Reproduce nothing but the closing run of lines: the line with "focal_35mm: 23" and each line that follows it to the end of the data.
○ ○ ○
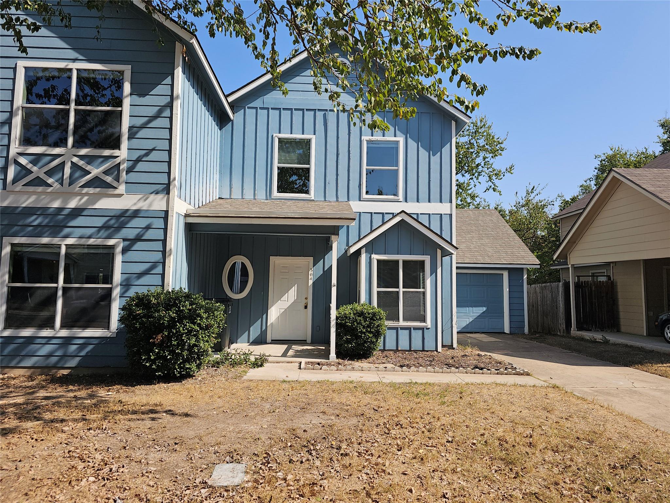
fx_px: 445
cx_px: 335
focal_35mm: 23
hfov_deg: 73.9
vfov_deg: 58.9
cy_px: 252
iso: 10
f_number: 1.7
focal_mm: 6.3
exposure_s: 1/682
○ ○ ○
■ Result of this exercise ■
focal_35mm: 23
hfov_deg: 73.9
vfov_deg: 58.9
cy_px: 252
iso: 10
f_number: 1.7
focal_mm: 6.3
exposure_s: 1/682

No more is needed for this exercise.